• [Reading text]:
+ + +

This was the fifth straight game in which the U.S. had been tested in the second half. The Spaniards became the final victims to wilt. They had started strong around the renewed scoring of Juan Carlos Navarro, who had been slowed throughout the Olympics by plantar fasciitis before exploding for 19 points to drive Spain to within 59-58 at halftime. But as good as Navarro was in the first half, he tallied only two points in the second.

Pau Gasol would dominate the third quarter with 15 points earned almost entirely around the basket against the size-deficient American defense, but he would score only one of his 24 points in the fourth.

They had looked injured and tired and old throughout the previous two weeks, but then for three quarters Sunday the Spaniards played like the 1980 U.S. hockey team trying to upset the Soviets at Lake Placid. They believed in miracles, which enabled them to withstand a torrid assault of seven U.S. threes in the opening period, but the American stars believed in themselves more. Their depth and togetherness and peaking talents overwhelmed the technical advantages of length and institutional teamwork that the Spaniards had developed over their decade of playing together. Really, it came down to this: From the beginning, the Spaniards imagined they could win, but the Americans knew they would win in the end.

Kevin Durant's 30 points and nine rebounds, Kobe Bryant's 17 points and the typical line of 19 points, seven rebounds and four assists by LeBron James provided the foundation for the final quarter. Shortly after Paul had delivered his sermon, he hit a three over Sergio Rodriguez and then drove past Rodriguez while at the other end Rodriguez was feeding 6-foot-9 Felipe Reyes, who was unable to finish around the basket against the more athletic American defenders. That sequence extended the U.S. lead to 90-84.

Spain had overcome the absence of Marc Gasol (17 points) for all but 17 minutes, the result of picking up a fourth foul prematurely in the first half. "Probably it was a mistake," said coach Sergio Scariolo, who referred to it as the kind of risk one takes in hope of upsetting a power like the U.S. The benefit of the benching was the defensive presence of Serge Ibaka, who came off the bench to serve as a kind of deterrent to James. In the fourth, said Pau Gasol, "We tried a new defense that we really didn't practice, and they made us pay for our mistakes." The defense was a box-and-one, and when James faked a handoff, two defenders went for the fake opening a clear path which James used to drive for a dunk. On the next possession, James canned a three over Marc Gasol for a 102-93 advantage.

The clinching play was a drive by Paul to make it 104-93 with 50 seconds to go as he turned to face his bench. Within moments coach Mike Krzyzewski was jumping as best he could and slapping hands with Anthony and other players who were sending him to his international retirement (though at 65 he will remain coach of Duke) with a third international title and a 62-1 record at the helm of the U.S. overall. Eventually he would be splashed with water. "I set him up," said Bryant, "and LeBron doused him."

+ + +

• [Recorded information]:
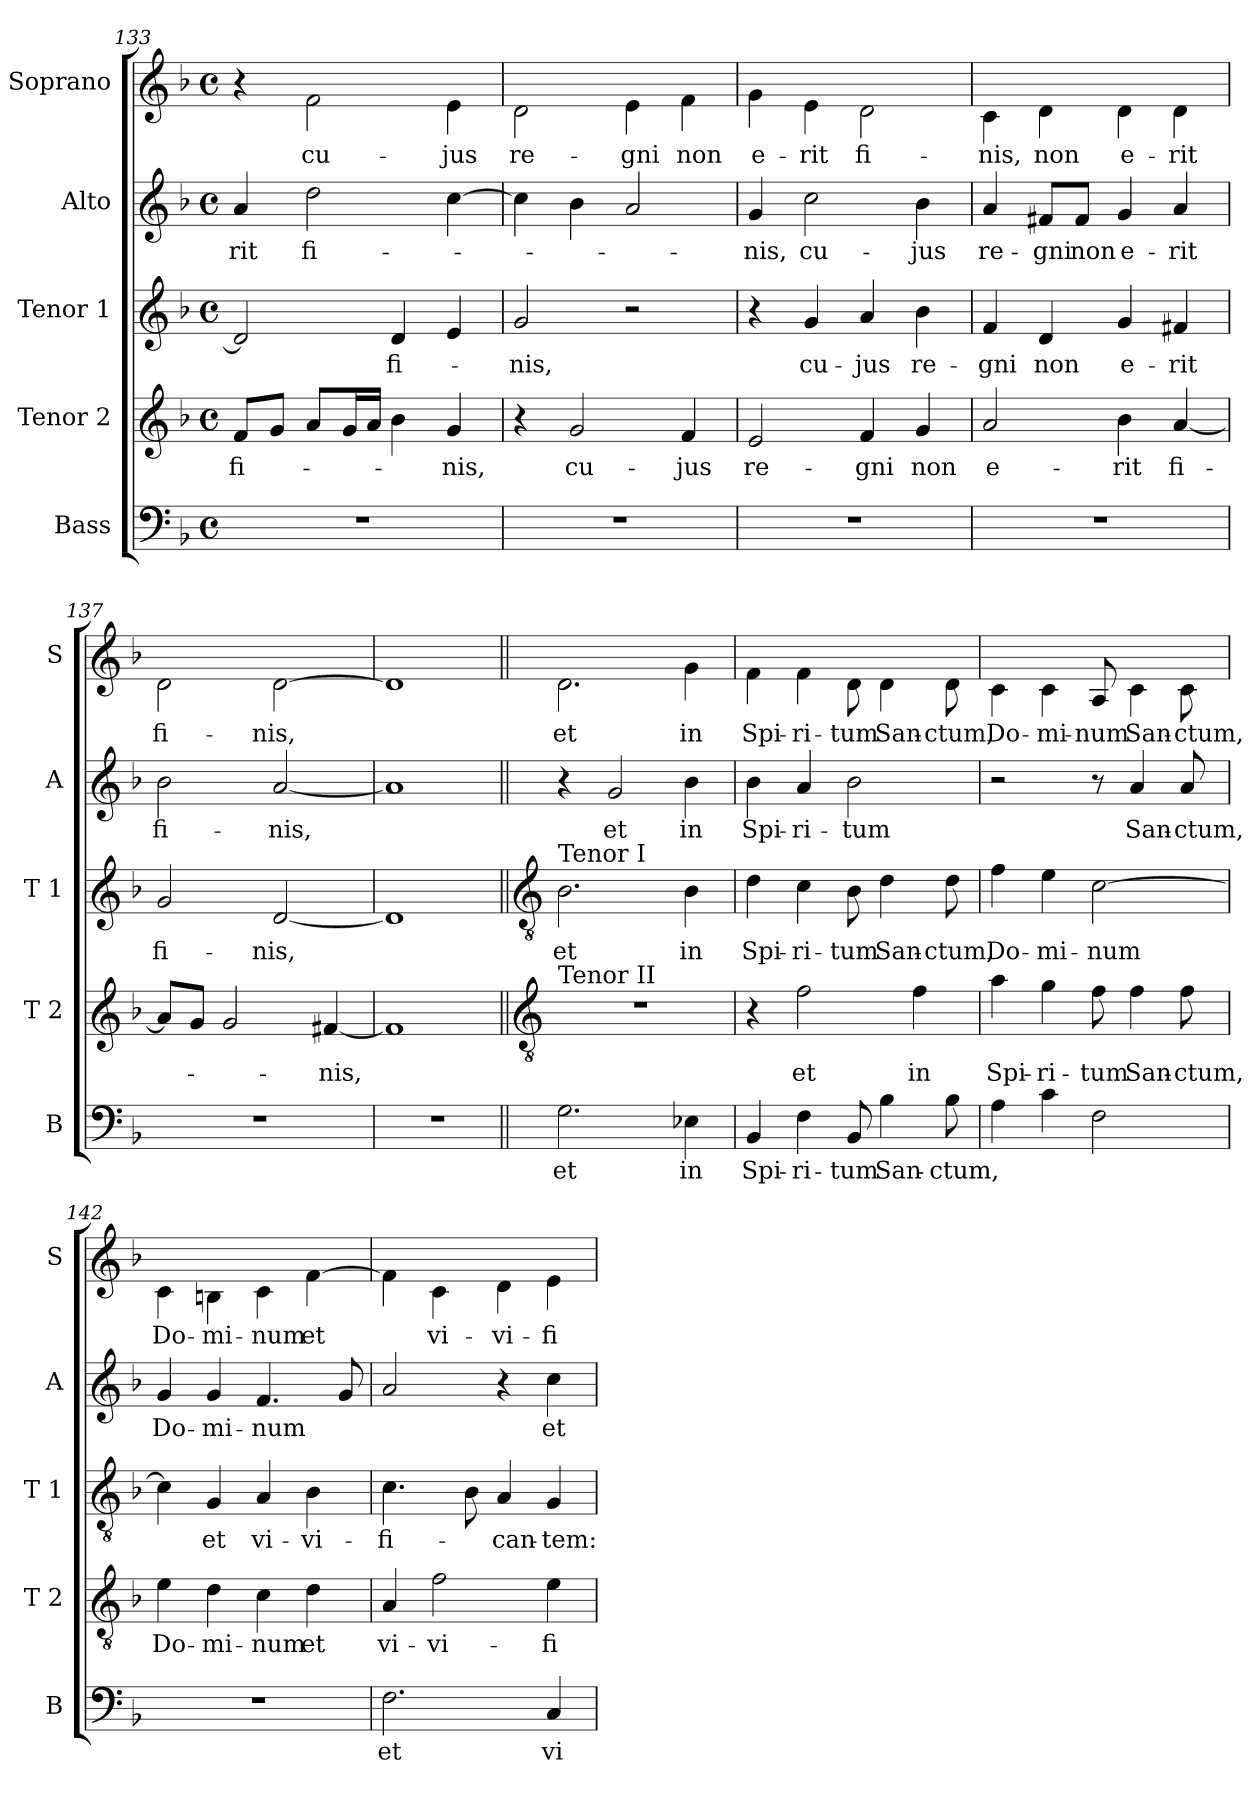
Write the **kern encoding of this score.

+ + +

• [Problem to solve]: For each statement below, answer yes or no on whether the game report supports it, and quote the words from the report that decide it. (a) Juan Carlos Navarro scored 19 points in the first half. (b) Pau Gasol scored most of his 24 points in the fourth quarter. (c) Mike Krzyzewski will stop coaching Duke.

• [Worked answer]:
(a) Yes: "exploding for 19 points to drive Spain to within 59-58 at halftime"
(b) No: "he would score only one of his 24 points in the fourth"
(c) No: "though at 65 he will remain coach of Duke"